Not to be outdone, our foreign secretary, Frans Timmermans, who was recently pronounced ‘a statesman’ and meanwhile has been named as an EU commissioner (we don’t yet know of what), also has ‘doubts’ concerning the agreement. A ‘statesman’ these days is one who toes the line, so no opinions of your own, better add your bit to the unrelenting war propaganda.

However, if things go well in Ukraine (and hence, ‘badly’ for NATO and the EU), we still have the Baltic states. Estonia, visited briefly by Obama prior to the NATO summit in Wales to declare the ‘unbreakable bonds’ etc., has rushed in to help with an incident that according to the Dutch daily, de Volkskrant, has thrown the small country with its one-third Russian-speaking minority (an inheritance of the Soviet past) ‘into a panic’.

The incident concerns an Estonian policeman in charge of cross-border crime between Russia and Estonia. According to initial reports, he was ‘kidnapped’ by Russians. His arrest was indeed confirmed by Russia, who claimed he was discovered on its territory in the possession of 5000 dollars and a firearm.

Both stories are possible, the one perhaps slightly more plausible than the other, but so be it. Luckily all doubt has been dispelled by the Estonian secretary of the interior, Ain Seppik, who spoke of ‘a targeted attack’.

He added that ‘in light of the current developments there is no reason to believe in coincidence’, and in fact referred, still according to the Dutch daily, to ‘the situation in Ukraine’. Well, that is just what I myself already suspected too.

Hardly has the ink of the Ukraine agreement dried, and the agreement holds (for the time being), or the Russians (‘Putin’) switch to a ‘targeted attack’ on Estonia. Of course this is part of a gigantic plan, because it is obviously in their interest that tensions keep rising, and that new sanctions are being imposed that lack any real grounds…?

Just recently Russia has announced new tax measures favouring the large oil and gas interests, but heralding difficult times for small and medium enterprise. 111 billionaires have divided the Soviet inheritance among themselves; Putin balances between these fellows and the 60 percent of voters, mainly elderly people and the hinterland, who elected him. In Le Monde Diplomatique of August last we can read how he supports the privatisation of state energy companies, even though the prospective owners have shown scant interest in keeping city heating systems going—another inheritance of the Soviet era and one in dire need of investment. So Putin (the real one) calls in the minister of energy and warns him, in front of the TV camera, that city heating must be kept going and should not come with tariff hikes. But calling off privatisation, no way—tax advantages!
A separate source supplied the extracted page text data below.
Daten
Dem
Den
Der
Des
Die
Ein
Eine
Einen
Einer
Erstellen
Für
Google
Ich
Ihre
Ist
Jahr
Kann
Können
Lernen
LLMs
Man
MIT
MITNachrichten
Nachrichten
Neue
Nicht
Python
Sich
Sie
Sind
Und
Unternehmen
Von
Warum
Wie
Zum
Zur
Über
The absurdity of the current world situation is that all around, countries that have never been exposed to wild-west capitalism, have converted to neoliberalism as propagated by the West. Russia under Yeltsin put everything up for a big sale, Assad privatised the telephone sector (whilst ensuring that the juiciest bits remain for his own family), and so on. Next, when social tensions arise and the leaders of such countries attempt to negotiate the different interests and keep themselves in the saddle by authoritarian policies (the new rich on the one hand, and the mass of the population on the other), we proclaim them (one after another) as the new great danger to world peace. Yet after Afghanistan, Iraq, and Libya, we might begin to conclude that ‘our’ efforts to actually topple them, has not helped the countries in question (I intentionally express myself with care).
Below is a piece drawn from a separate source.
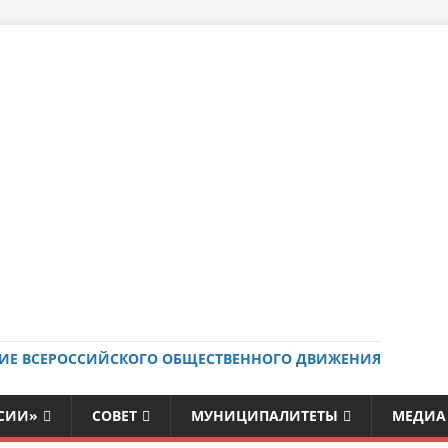
ИЕ ВСЕРОССИЙСКОГО ОБЩЕСТВЕННОГО ДВИЖЕНИЯ
ССИИ»
СОВЕТ
МУНИЦИПАЛИТЕТЫ
МЕДИА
‘Putin’ thus was, first, the brute who incarcerated three innocent girls who merely sang a protest song against the president on the altar of an Orthodox church; next, he promulgated a law against advocacy of sex with minors, so against homosexuals—and hence, ‘statesmen’ from the West hurried to boycott Sochi. Next again, Ukraine (‘invasion’), ‘shooting down an airplane’ (I don’t know what will emerge from the investigation next week, although we have been told it will not identify the perpetrators—and yet I bet that the majority of the Dutch population knows it was ‘Putin’). And finally, the latest in the series, again of unprecedented brutality of course, a ‘targeted attack’ on Estonia! Will it never end?